# Old Linux Boot Files Won't Go Away



## Hood (Aug 12, 2018)

Last week I did one of my periodic forays into open source software, and tried a series of distros, hoping to find that linux could finally serve as a viable alternative to Windows, and had drivers available for all my hardware.  Mint, Arch Labs, Ubuntu, Fedora, and Zorin were all tried, and some were full installed on a spare 256GB M.2 drive.  My system is a UEFI installation of Windows 10, and uses an Intel 750 400GB PCIe card as it's boot drive, and also has 5 storage hard drives.  After 2 failed attempts to install the GRUB bootloader on My main Windows drive, I next tried to point GRUB at the M.2 SSD I was installing linux on, and that didn't work either. 
  I don't care about that, it's easy enough to hit F8 when restarting and bring up the boot menu to select linux, or let it default to Windows.  But during installation, there was never an option to skip the boot loader altogether, so some drive had to be selected.
  The various distros had varying degrees of success finding the drivers I needed, but the last one I tried, Zorin Lite, had it covered, except for some minor audio problems (no sound).  I decided to do a full install of Zorin on the empty M.2 SSD, and that's when the real trouble began.  I had already seen several new entries in my UEFI boot menu, from the previous installs, but the Zorin installer did things differently than all the others, tried to turn off Secure Boot in my BIOS (failed to turn it off), I selected the M.2 drive for GRUB and after it installed and asked for reboot, it never booted again, not linux or Windows, it would just hang on a grey BIOS screen forever.
  I couldn't see the BIOS, so I couldn't select a drive to boot from.  I tried clear CMOS, and removed the CMOS batt, and left the system unplugged for 10 minutes - nothing changed.  Finally I removed the M.2 drive and the Intel PCIe drive (Windows), and the regular BIOS screens finally came up, and allowed me to boot from a CD or USB thumb drive.  I could see a dozen new boot menu entries for every drive and several called ubuntu.  After some more fooling around with boot order, I re-installed the Windows drive and got it to boot into the advanced troubleshooting menu, where I imaged the drive with a 2-week-old image I had made.  All was well now, and it booted into Windows normally.  But I still have a few unusual boot options on the F8 boot menu - every hard drive is now listed, and if you click on one, it boots to a linux screen that says "error: unknown file system  entering rescue mode...  grub rescue> _
Obviously, there are still grub files on each drive, and I'd like to clear that out, but conventional methods aren't working.  I wiped the M.2 drive, it's an empty NTFS partition.
  Help, please!


----------



## Aquinus (Aug 12, 2018)

Hood said:


> Obviously, there are still grub files on each drive, and I'd like to clear that out, but conventional methods aren't working. I wiped the M.2 drive, it's an empty NTFS partition.
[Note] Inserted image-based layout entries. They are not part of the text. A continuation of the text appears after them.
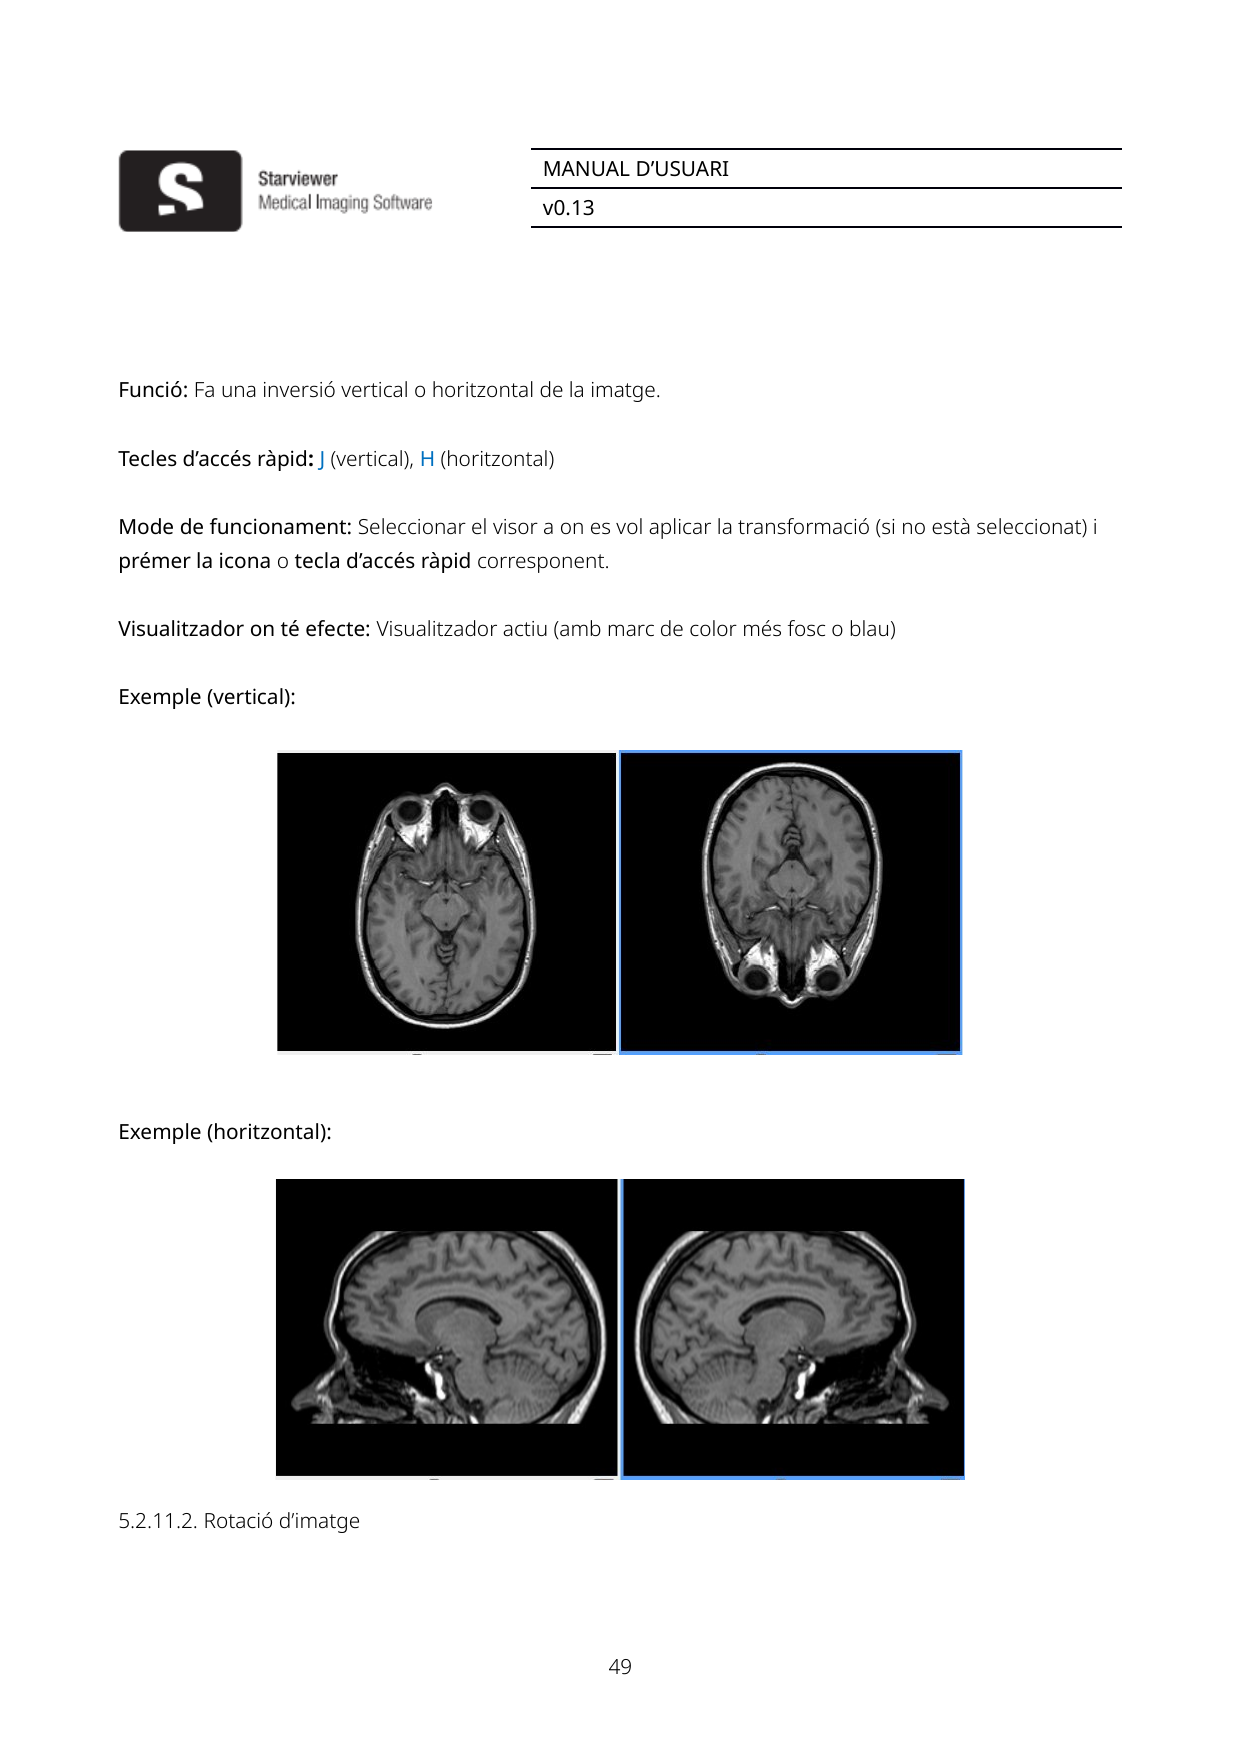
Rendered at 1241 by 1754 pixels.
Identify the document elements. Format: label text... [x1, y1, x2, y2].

picture [275, 1179, 965, 1480]
text Visualitzador on té efecte: Visualitzador actiu (amb marc de color més fosc o blau) [118, 614, 1122, 642]
text Exemple (vertical): [118, 682, 1122, 711]
subtitle Rotació d’imatge [118, 1506, 1122, 1534]
picture [277, 750, 963, 1055]
text Funció: Fa una inversió vertical o horitzontal de la imatge. [118, 376, 1122, 404]
text Mode de funcionament: Seleccionar el visor a on es vol aplicar la transformació (si no està seleccionat) i prémer la icona o tecla d’accés ràpid corresponent. [118, 512, 1122, 574]
text Exemple (horitzontal): [118, 1117, 1122, 1145]
text Tecles d’accés ràpid: J (vertical), H (horitzontal) [118, 444, 1122, 472]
GRUB gets attached to the MBR, formatting partitions isn't going to get you anywhere, you need to start with a clean MBR. If the drive is empty, this can be achieved by zero'ing out the first 512 bytes of the drive and rebuilding the partition table, then formatting it. Otherwise the same MBR is going to get used and the GRUB bootstrap code will remain.

Edit: Removing the first 446 bytes might remove the bootstrap code but, keep the partition table itself intact but, attempt it at your own risk and assume it will kill the table.


----------